Direktur CITATA, Yustinus Prastowo memberikan tanggapan pada acara diskusi di Kantor F-PKB, Gedung DPR RI, Senayan, Jakarta, Selasa (19/4/2016). Diskusi mengurai kontroversi RUU Pengampunan Pajak dengan tema "Tex Amnesty". FOTO: AKTUAL/JUNAIDI MAHBUB

Jakarta, Aktual.com – Pemerintahan Joko Widodo (Jokowi)-Jusuf Kalla (JK) terlalu ambisius mematok pertumbuhan ekonomi di Rancangan APBN 2018 sebesar 5,4 persen, di tengah kondisi saat ini yang masih sangat berat untuk bisa menopang target perekonomian.

Menurut pengamat pajak dari Center for Indonesia Taxation Analysis (CITA), Yustinus Prastowo, untuk mencapai pertumbuhan ekonomi di angka 5,4 persen, maka pemerintah harus bekerja super keras.

“Jika tidak, berat untuk tercapai.
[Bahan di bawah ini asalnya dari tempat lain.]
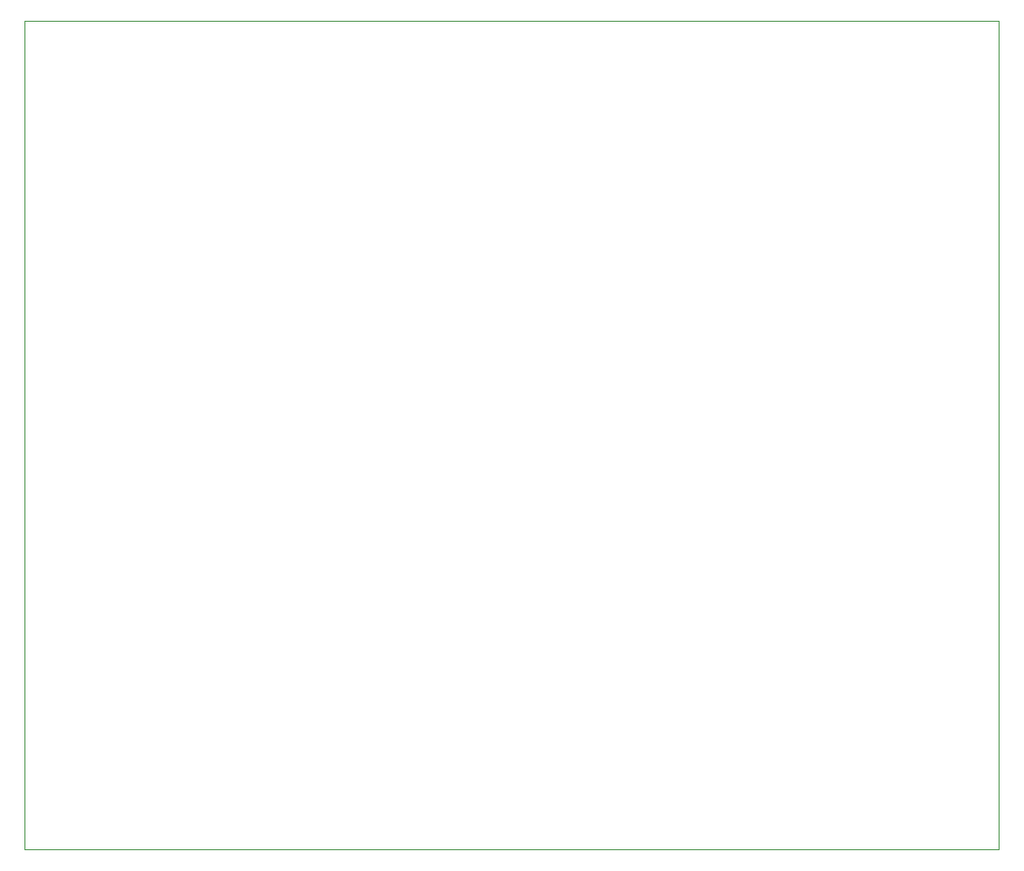
<source format=gm1>
G04 #@! TF.FileFunction,Profile,NP*
%FSLAX46Y46*%
G04 Gerber Fmt 4.6, Leading zero omitted, Abs format (unit mm)*
G04 Created by KiCad (PCBNEW 4.0.3+e1-6302~38~ubuntu14.04.1-stable) date Mon Jan 30 16:46:43 2017*
%MOMM*%
%LPD*%
G01*
G04 APERTURE LIST*
%ADD10C,0.100000*%
G04 APERTURE END LIST*
D10*
X145000000Y-20500000D02*
X54000000Y-20500000D01*
X145000000Y-98000000D02*
X145000000Y-20500000D01*
X54000000Y-98000000D02*
X145000000Y-98000000D01*
X54000000Y-20500000D02*
X54000000Y-98000000D01*
M02*

</source>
Karena dampak pembangunan infrastruktur akan berimbas positif ke perekonomian akan terjadi di 2019, di 2018 belum akan dampaknya, sehingga sulit tercapai,” tandas Prastowo di acara pajak, di Jakarta, Selasa (22/8).

Dia menegaskan, selama ini masalah perekonomian global masih menjadi ancaman, sehingga akan menggerus perekonomian nasional, terutama dari sisi setoran pajaknya.

“Sejak anjloknya harga komoditas di tahun 2015, pertumbuhan ekonomi Indonesia terus mengalami perlambatan hingga pertumbuhannya tak jauh dari kisaran 5%, itu yang harus diingat oleh pemerintah,” kata dia.

Terlebih, dia menambahkan, di tahun ini saja, untuk mencapai pertumbuhan ekonomi di angka 5,2 persen juga masih susah. Makanya dirinya ragu angka tersebut akan tercapai. Apalagi di semester I-2017 hanya bertumbuh 5,01 persen.

“Jadi sulit bagi pemerintah untuk mengejar target pertumbuhan di angka tersebut 5,2 persen di tahun ini dan 5,4 persen di tahun depan,” dia menambahkan.

Maka dari itu, kata dia, dengan mempertimbangkan kinerja ekonomi di tahun ini, pemerintah tentunya harus bekerja lebih keras jika ingin target pertumbuhan ekonomi 2018 sebesar 5,4% tercapai.

“Mau tidak mau pemerintah harus bekerja lebih keras lagi untuk mencapai target pertumbuhan tersebut atau extra ordinary. Jika sama seperti saat ini, maka jangan harap bisa tercapai,” jelasnya.

Dia juga mengingatkan kondisi krisis di AS yang akan berpotensi mengganggu perekonomian dunia dan Indonesia sendiri. Termasuk krisis semenanjung Korean. “Kondisi krisis itu bisa menjadi titik tengah pencarian keseimbangan baru dalam perekonomian global maupun dinamika politik di AS,” kata dia.